Le libraire était ivre de joie. Malgré la robe noire qu'il dut remettre, il se croyait un mandarin véritable; sa conviction fut à peine ébranlée, lorsque de retour dans la ville, il vit briller la grande enseigne de sa maison, où on pouvait lire, en caractères d'or:

«Quand les personnes honorables veulent acheter des livres, elles doivent regarder l'enseigne de cette boutique; les marchandises y sont vendues à des prix vrais, on ne trompe ni les enfants, ni les vieillards, dans la boutique de Sang-Yong, qui vend des livres de toute espèce.»

Sang-Yong ferma les yeux pour ne pas être distrait de son rêve; il franchit à talons le seuil de sa maison, encombré de volumes, et courut s'enfermer dans sa chambre, entre les quatre miroirs complaisants. Là, tout le jour, il pensa à la belle Princesse-Blanche, et quand la nuit vint, il rêva qu'il épousait la fille de l'illustre Tchin-Tchan, après avoir été lui-même nommé gouverneur de Canton.

Le lendemain, avant la dixième heure, portant sous sa robe noire son magnifique habillement jaune, faisant triomphalement sonner ses semelles sur les dalles, il partit pour le petit bois de cèdres, et sa joie était extrême. Mais Sho-Shé, l'Etoile-Immortelle, oubliait ce jour-là le libraire Sang-Yong.

Pour éviter les encombrements de la rue des Marchands-de-Lanternes, il avait pris parla rue des Chaudronniers; un pli de sa robe accrocha un chaudron de fer qui pendait à la porte d'un marchand; le chaudron roula dans la rue avec un bruit assourdissant, entraînant à sa suite une grande quantité d'ustensiles sonores. Le marchand parut sur sa porte en criant: Au voleur! Derrière le marchand sortit un petit chien jaune clair, au nez pointu, aux oreilles droites, à la queue frisée et retroussée, qui lança un jappement aigu. Sang-Yong, effrayé déjà parle bruit des chaudrons, ne put s'empêcher, au cri du chien, de faire un mouvement en avant. Sans savoir pourquoi, il se mit à courir; le chien jaune clair courut après lui, avec des aboiements multipliés et furieux. Le marchand suivait le chien; alors tous les marchands et tous les chiens de la rue parurent sur les portes, ceux-ci criant aux oreilles de Sang-Yong, ceux-là hurlant à ses jambes; et bientôt le malheureux libraire eut à ses trousses un long cortège criard de bêtes et de gens. Hébété, étourdi, il courait toujours; des soldats de police, brandissant leurs piques, s'étaient mis eux-mêmes à sa poursuite sans connaître le motif de cette course effrénée, et Sang-Yong crut devenir fou.

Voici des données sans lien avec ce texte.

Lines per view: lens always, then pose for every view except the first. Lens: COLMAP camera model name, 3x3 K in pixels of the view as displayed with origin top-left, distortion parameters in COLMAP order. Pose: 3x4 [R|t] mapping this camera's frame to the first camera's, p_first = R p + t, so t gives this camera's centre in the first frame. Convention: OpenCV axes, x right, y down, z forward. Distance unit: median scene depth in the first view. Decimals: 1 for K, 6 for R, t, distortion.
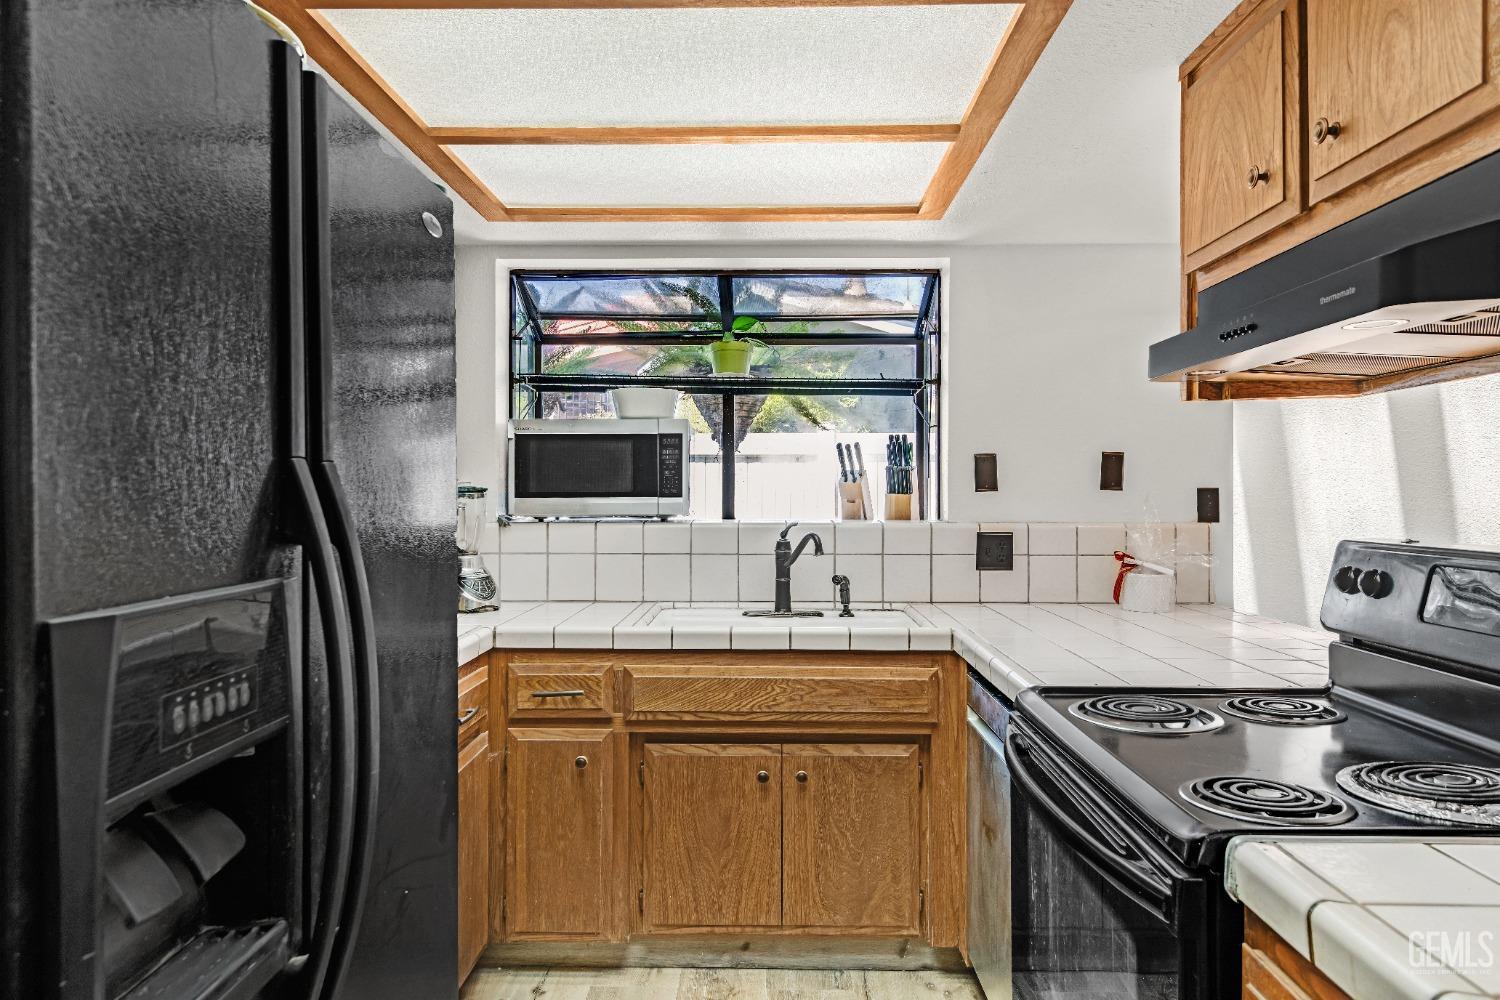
lens RADIAL K [[1032.4, 0, 750.0], [0, 1032.4, 500.0], [0, 0, 1]] dist [0.020327, -0.038842]
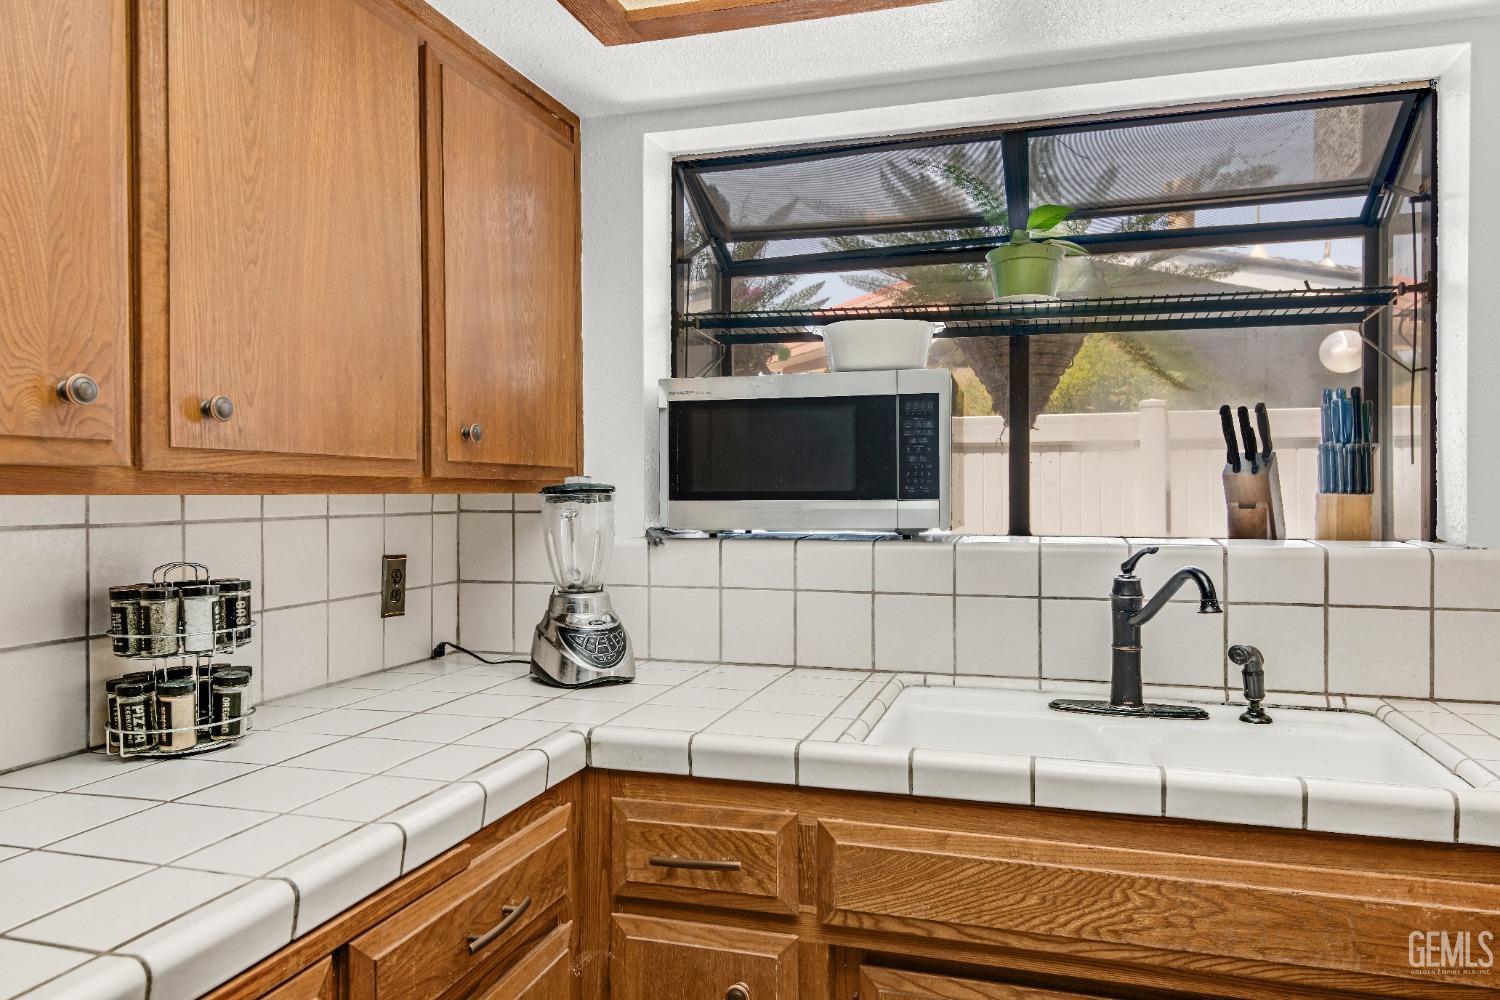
lens RADIAL K [[1046.9, 0, 666.2], [0, 1046.9, 494.6], [0, 0, 1]] dist [0.042752, -0.029466]
pose [[0.942882, -0.002356, -0.333118, -0.013885], [0.000630, 0.999986, -0.005290, -0.002918], [0.333126, 0.004778, 0.942870, 0.422532]]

Tout à coup, les clameurs qui retentissaient derrière lui changèrent de nature; on ne criait plus, on riait.

—Voyez, voyez, disait-on, il a une robe jaune!

L'infortuné sentit ses cheveux se hérisser, et sa natte frissonner derrière sa tête. En voulant le mordre aux jambes, les affreux chiens avaient saisi dans leurs petites gueules bleues la première robe du fuyard; ils l'avaient déchiquetée, arrachée, dépiécée, en secouant violemment leurs têtes dans tous les sens, et Sang-Yong était apparu dans sa splendeur, hélas!

C'est alors qu'il comprit la nécessité de fuir: il se lança en avant avec épouvante, les bras étendus, la bouche ouverte, et il ne se serait jamais arrêté. Mais la Rivière-des-Perles lui barra tout à coup le chemin; aboyante et hurlante, la foule l'entoura; les soldats de police arrivèrent à leur tour en criant:

—Ne laissez pas échapper cet homme vêtu de jaune, qui outrage le Fils-du-Ciel dans la personne de l'illustre gouverneur Tchin-Tchan!